Crash Protection Kicks In For IBM

An IBM computer in the console of the Pan American space plane helps its pilot dock at the space station in 2001: A Space Odyssey (1968). Image via I Like Interfaces.

IBM Takes A Tumble

In an article last month (In Case IBM Tumbles), I presented two hedges for International Business Machines (IBM) longs. Since then, IBM shares have slid more than 22%.

Chart

IBM Total Return Price data by YCharts

Here, I’ll show how those hedges ameliorated this slide and talk briefly about what hedged IBM longs can do now. First, though, a quick reminder about the purpose of hedging: you hedge when you are bullish about a security (otherwise you wouldn’t own it) but want to limit your risk in the event you were wrong. IBM longs who hedged in October didn’t expect the stock to drop as much as it has, but wanted to protect themselves in case it did.
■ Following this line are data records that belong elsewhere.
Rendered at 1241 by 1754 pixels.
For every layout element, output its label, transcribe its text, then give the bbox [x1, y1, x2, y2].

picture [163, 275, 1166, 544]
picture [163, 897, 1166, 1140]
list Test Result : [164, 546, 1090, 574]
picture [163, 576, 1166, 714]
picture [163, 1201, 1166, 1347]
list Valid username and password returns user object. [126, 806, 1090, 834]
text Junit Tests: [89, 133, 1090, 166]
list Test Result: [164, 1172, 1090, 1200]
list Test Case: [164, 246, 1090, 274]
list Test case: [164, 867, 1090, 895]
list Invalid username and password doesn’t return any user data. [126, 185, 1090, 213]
The October Optimal Put Hedge

As of October 3rd’s close, these were the optimal, or least expensive, put options to hedge 500 shares of IBM against a >17% decline by mid-April (optimal hedge screen captures via the Portfolio Armor iPhone app).

Image via PA.

Note that the cost here was $1,040, or 1.36% of position value (calculated conservatively, using the ask price of the puts).
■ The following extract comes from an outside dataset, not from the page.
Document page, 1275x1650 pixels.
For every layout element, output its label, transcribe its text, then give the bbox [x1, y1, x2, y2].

Let’s look at how that hedge has reacted to the 41% drop.

How The Optimal Put Hedge Has Reacted

Here’s an updated quote on those puts as of Friday’s close (via CBOE):

How That Hedge Ameliorated IBM’s Drop

IBM closed at $151.31 on October 4th. A shareholder who owned 500 shares of it and hedged with the puts above then had $75,655 in IBM shares plus $1,040 in puts, so the net position value was $75,655 + $1,040 = $76,695.

The stock closed at $117.19 on Friday, November 23rd, down about 22.5% from its close on October 4th. The investor’s shares were worth $58,595 on Friday, and the put options were worth $8,000, using the midpoint of the spread. So, the net position value as of Friday’s close was $52,595 + $8,000 = $66,595. $66,595 represents a 13.2% drop from $76,695.
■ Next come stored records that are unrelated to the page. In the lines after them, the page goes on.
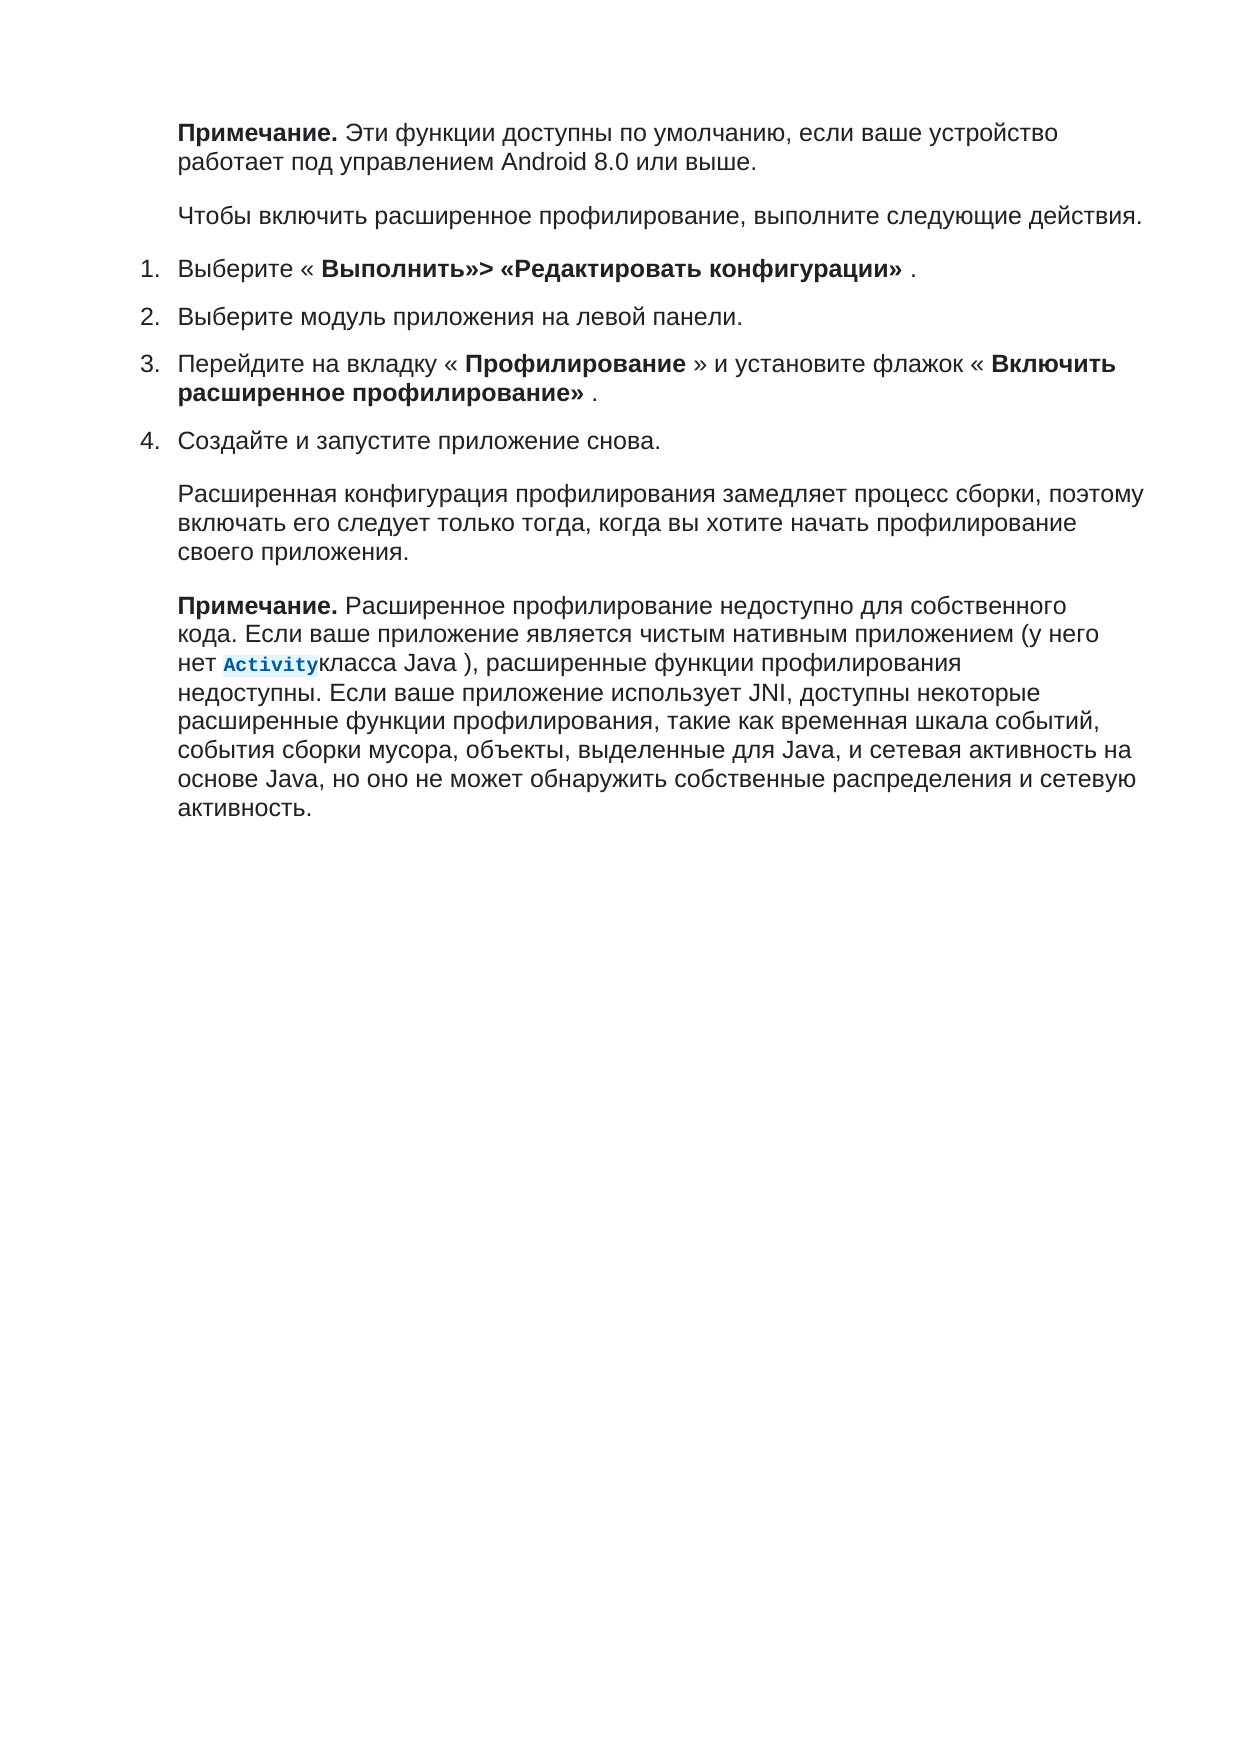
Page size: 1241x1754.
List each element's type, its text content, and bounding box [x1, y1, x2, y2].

list Создайте и запустите приложение снова. [140, 426, 1152, 454]
text Примечание. Расширенное профилирование недоступно для собственного кода. Если ваше приложение является чистым нативным приложением (у него нет Activityкласса Java ), расширенные функции профилирования недоступны. Если ваше приложение использует JNI, доступны некоторые расширенные функции профилирования, такие как временная шкала событий, события сборки мусора, объекты, выделенные для Java, и сетевая активность на основе Java, но оно не может обнаружить собственные распределения и сетевую активность. [177, 591, 1152, 821]
list Выберите модуль приложения на левой панели. [140, 302, 1152, 331]
text Примечание. Эти функции доступны по умолчанию, если ваше устройство работает под управлением Android 8.0 или выше. [177, 118, 1152, 176]
text Чтобы включить расширенное профилирование, выполните следующие действия. [177, 201, 1152, 229]
text Расширенная конфигурация профилирования замедляет процесс сборки, поэтому включать его следует только тогда, когда вы хотите начать профилирование своего приложения. [177, 479, 1152, 566]
list Перейдите на вкладку « Профилирование » и установите флажок « Включить расширенное профилирование» . [140, 349, 1152, 407]
list Выберите « Выполнить»> «Редактировать конфигурации» . [140, 254, 1152, 283]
The October Optimal Collar Hedge

On October 4th, this was the optimal collar to protect against a >17% drop in IBM by mid-April, while not capping your possible upside at less than 17% by then.

Image via PA.

In this case, the net cost of the hedge was negative, meaning you would have collected a $260 net credit, assuming, conservatively, that you bought the puts and sold the calls at the worst ends of their respective spreads.

How That Optimal Collar Hedge Has Reacted

In this case, the put leg of the collar used the same strike as in the previous hedge:

And here’s an updated quote on the call leg:

How That Hedge Ameliorated IBM’s Drop

Recall that IBM closed at $151.31 on October 4th. A shareholder who owned 500 shares of it and hedged with the collar above then had $76,655 in IBM shares plus $1,040 in puts, and if the investor wanted to buy to close the short call position, it would have cost him $1,300. So, his net position value on October 4th was ($75,655 + $1,040) – $1,300 = $75,395.

On Friday, the shares were worth $58,595, the put options were worth $8,000, and it would have cost $60 to buy to close his calls, using the midpoint of the spread in both cases. So, ($58,595 + $8,000) – $60 = $66,535. $66,535 represents an 11.8% drop from $75,395.

More Protection Than Promised In Both Cases

Although IBM dropped by about 22.5% from October 4th to November 3rd, and both hedges were designed to protect against a >17% drop, the optimal put hedge limited the drawdown to 13.2%, and the optimal collar hedge limited it to 11.8%. This is another example of the impact of time value on hedges based on intrinsic value alone.

So What Now?

That depends on what you think IBM’s prospects are between now and April, and whether you are a long-term bull beyond that. If you are a long-term bull, then you’re probably not planning to exit. Instead, you might consider selling your puts and using the proceeds to buy more shares. You might also consider buying-to-close your short call leg, if you’re hedged with the collar, to eliminate your upside cap. If you decide that you’re no longer bullish, you can exit now for a smaller loss. The nice thing about being hedged, though, is that it gives you options (no pun intended). You don’t have to worry so much about how much further IBM might drop because you have relatively little downside left from here (you’re not going to be down more than 17% with these hedges). You have breathing space to let the dust settle and decide on your best course of action without the anxiety of an unhedged investor.

Disclosure: I/we have no positions in any stocks mentioned, and no plans to initiate any positions within the next 72 hours.

I wrote this article myself, and it expresses my own opinions. I am not receiving compensation for it (other than from Seeking Alpha). I have no business relationship with any company whose stock is mentioned in this article.